Again, the transition from any given stage of development to a higher and complementary stage is always brought about through the inner constraint of thought. The transition is always conceived as a necessary one (gesetzt) The nature of thought is such that it is constrained to proceed onward to perfection. But from the idea to nature there is no transition in such a sense. On the contrary, Hegel insists most emphatically that the entire system of nature is the result solely and simply of the free activity of the idea. As he expresses it, “the idea primarily resolves as the outcome of its own inherent being to allow itself freely to reveal its essential being as nature."[40]We have seen that the idea possesses not merely a knowing function but also a willing function as well. It is essentially an active force.

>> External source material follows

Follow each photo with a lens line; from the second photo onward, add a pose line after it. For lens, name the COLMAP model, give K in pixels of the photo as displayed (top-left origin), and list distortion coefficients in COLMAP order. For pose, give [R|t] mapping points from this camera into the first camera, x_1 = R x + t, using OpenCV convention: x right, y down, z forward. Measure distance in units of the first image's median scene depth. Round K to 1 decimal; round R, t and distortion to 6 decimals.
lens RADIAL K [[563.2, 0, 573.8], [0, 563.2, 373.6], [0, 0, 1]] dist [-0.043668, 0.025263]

The whole tendency of its being as dynamic is to reveal its activity along the lines of the free manifestation of its own nature. The Absolute Idea, however, by no means exhausts itself or loses itself in its self-revelation as nature and as mind. The supreme reason, the Absolute Idea, God, however He may be named, is in and through all His works, yet nevertheless transcends them. This is unequivocally expressed by Hegel in the larger Logic as follows: -

“The content of the Logic is the revelation of God as He is in His eternal essence before ever the world was formed, or a finite spirit came into being."[41]

We may say, therefore, that it is of the very essence of the divine spirit to reveal Himself, and that such a revelation comprehends both nature and mind, and yet the Absolute Ego is not absorbed in the revelation itself.

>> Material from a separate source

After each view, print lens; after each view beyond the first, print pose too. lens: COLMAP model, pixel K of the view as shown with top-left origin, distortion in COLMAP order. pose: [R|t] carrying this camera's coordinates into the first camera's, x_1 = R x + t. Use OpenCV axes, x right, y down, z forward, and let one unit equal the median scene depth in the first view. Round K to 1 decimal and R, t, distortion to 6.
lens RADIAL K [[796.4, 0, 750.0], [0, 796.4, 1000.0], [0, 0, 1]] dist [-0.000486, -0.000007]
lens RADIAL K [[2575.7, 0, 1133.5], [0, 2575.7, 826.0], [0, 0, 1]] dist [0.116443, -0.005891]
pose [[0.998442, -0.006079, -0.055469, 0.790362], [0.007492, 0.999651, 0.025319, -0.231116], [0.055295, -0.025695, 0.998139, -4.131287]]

But may it not be possible that the revelation itself is illusory, a passing shadow with no corresponding substance? The dialectic movement which we have been following from its beginning to end would seem to confirm this view, inasmuch as all finite beings and all finite relations fail of self-sufficiency and permanency in the various stages of their development, and only in the Absolute Idea is there found a satisfactory resting-place for the thought which has tested all preceding stages and found them wanting. “The things which are seen are temporal, but the things which are unseen are eternal.” Is, then, the whole cosmic process in time and space a fleeting show? Is the spirit of man but the flashing ray of the central sun, lost forever in the dark and void, or perchance returning again in other forms to be reabsorbed in the primeval light? On the contrary, Hegel in his Philosophy of Nature and his Philosophy of Mind endeavors to ground these essential manifestations of being upon substantial foundations. Nature cannot be illusory, a mere seeming, for there is immanent in it the Absolute Idea. And so also the finite mind does not fall outside of the infinite, but within the area of its being and power. Moreover, inasmuch as the Absolute Idea is essentially a free activity, and as the human spirit partakes of the very nature of this Idea, its freedom is thereby assured and with its freedom, its immortality.

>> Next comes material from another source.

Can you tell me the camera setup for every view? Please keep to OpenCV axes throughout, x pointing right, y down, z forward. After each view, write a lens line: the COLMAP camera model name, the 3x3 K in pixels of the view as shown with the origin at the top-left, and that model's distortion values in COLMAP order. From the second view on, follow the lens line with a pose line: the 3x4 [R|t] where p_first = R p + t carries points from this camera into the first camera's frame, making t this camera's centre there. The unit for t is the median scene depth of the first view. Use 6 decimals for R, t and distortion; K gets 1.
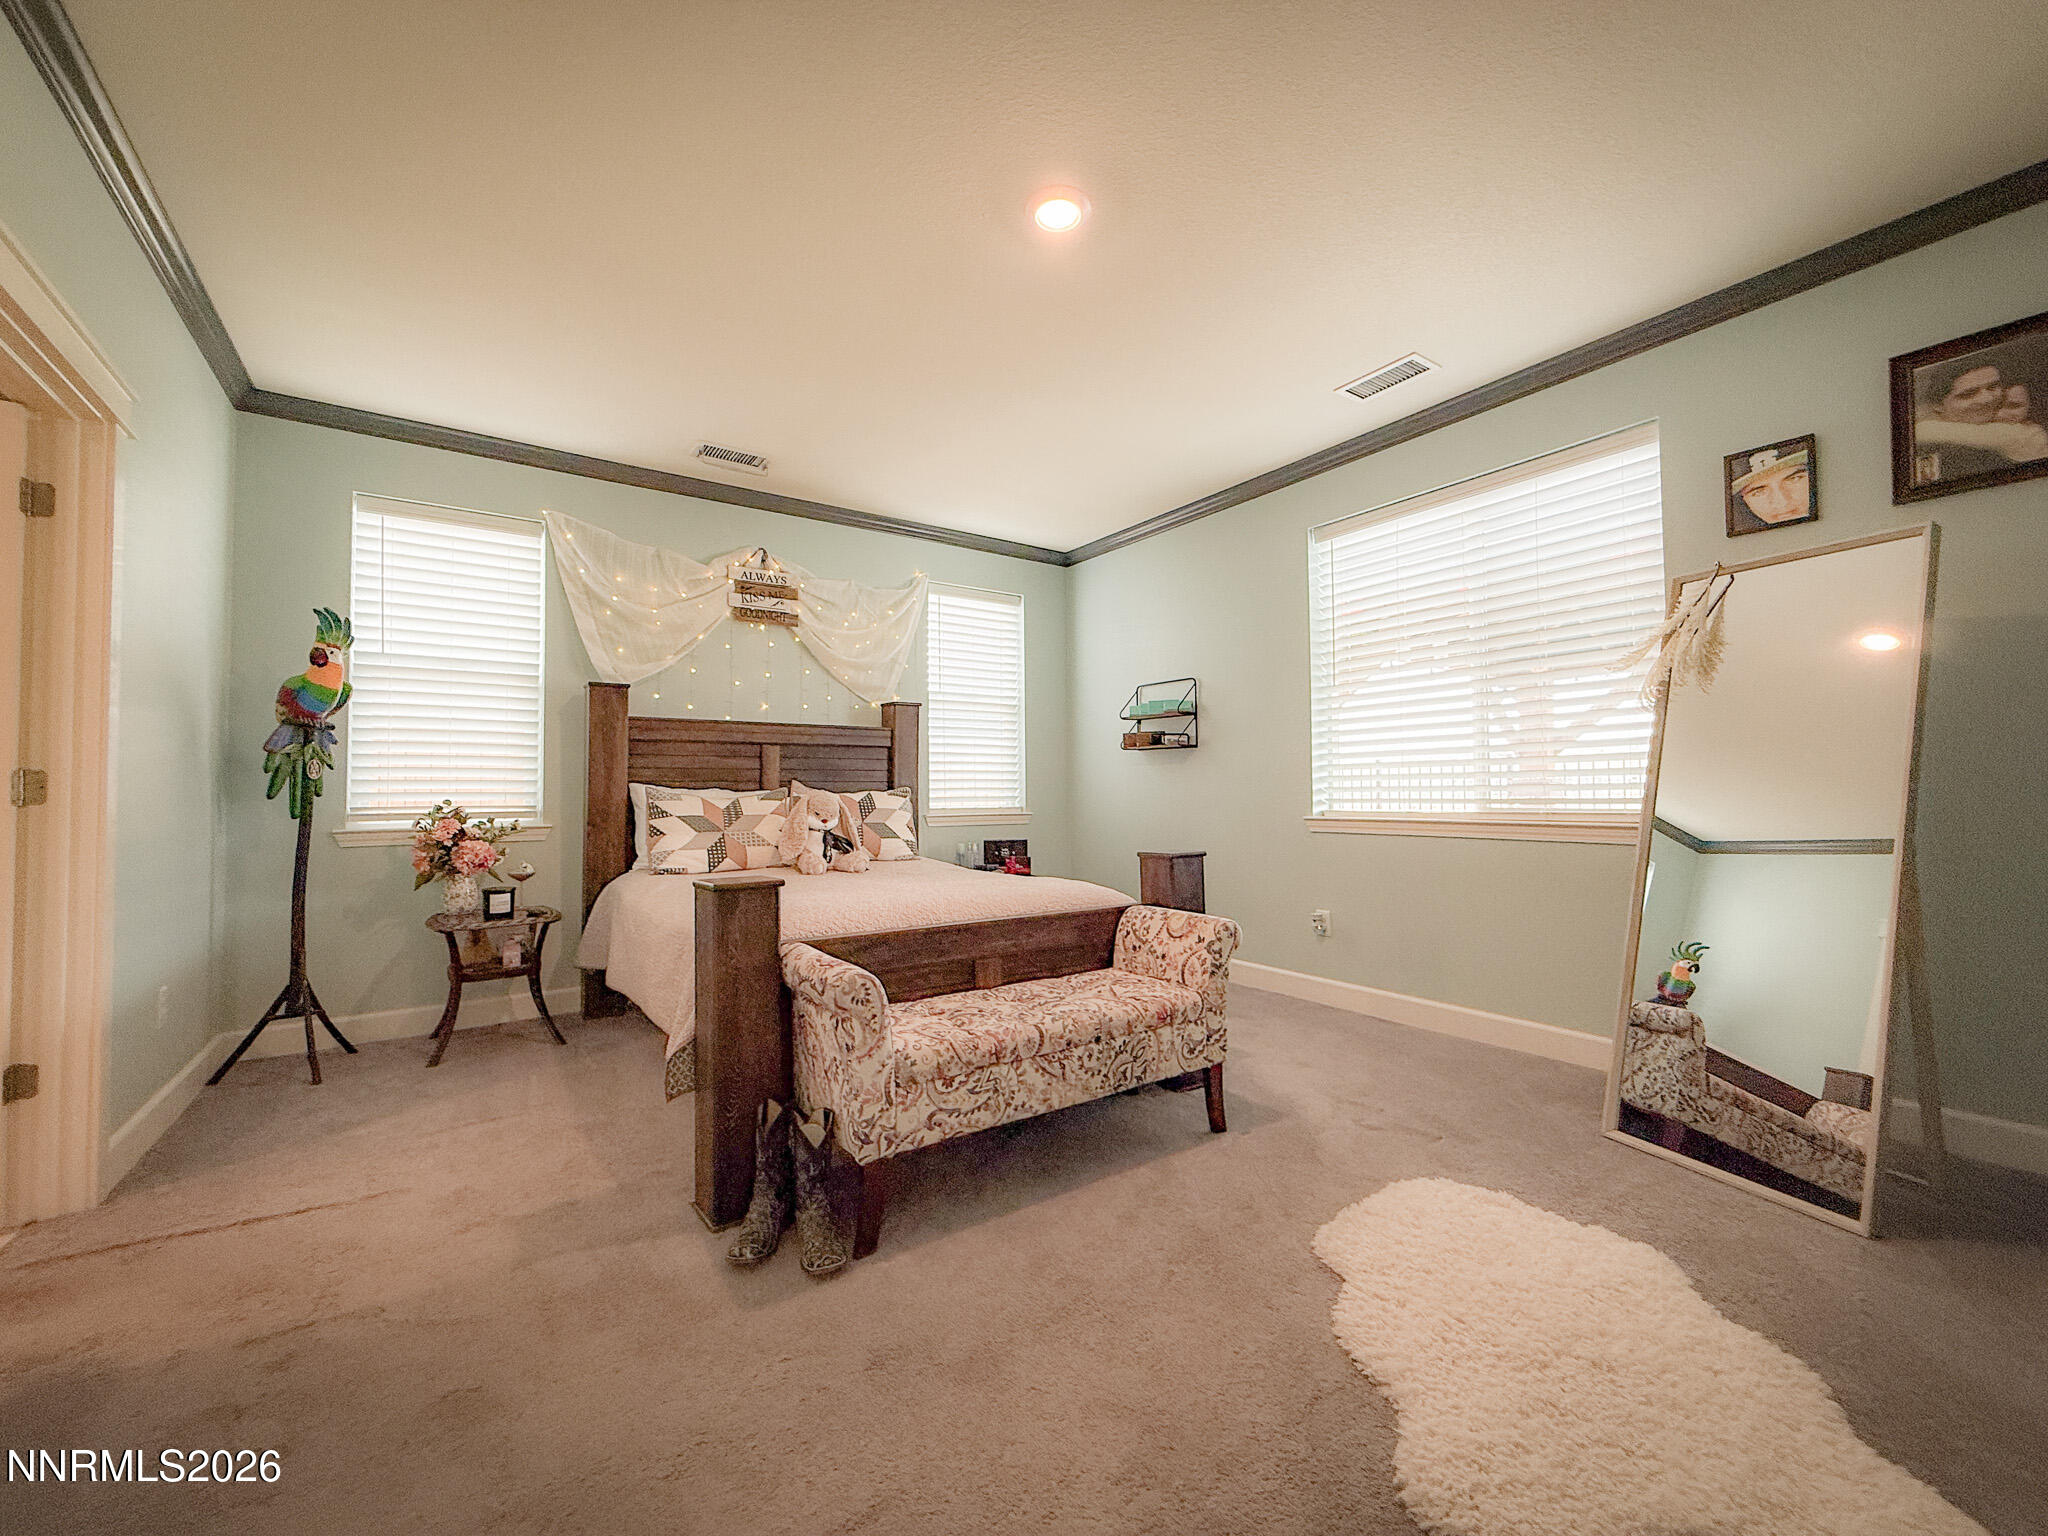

By way of summary, it may be stated that the problem of the Logic is solved in the Absolute Idea, that fundamental principle of reason which is self-explanatory and capable of explaining all lower categories which are to be regarded merely as particular phases of its own self. But in the unfolding of the dialectic process which eventuates in the Absolute Idea, it is discovered that reason is essentially a principle of activity as well as a principle of knowledge. The Absolute Idea, therefore, as the supreme expression of reason, reveals its own nature in the cosmic processes; and in spite of the temporal and spatial contingencies of the great world system, it demonstrates its own eternal nature and purposes as the ground and end of it all. For the enduring and abiding elements in the cosmic order are those which partake of the nature of the Absolute Idea, and which come to a full revelation in the mind of man, disclosing his affinity with the Absolute Mind, and stirring within his breast intimations of divinity and immortality.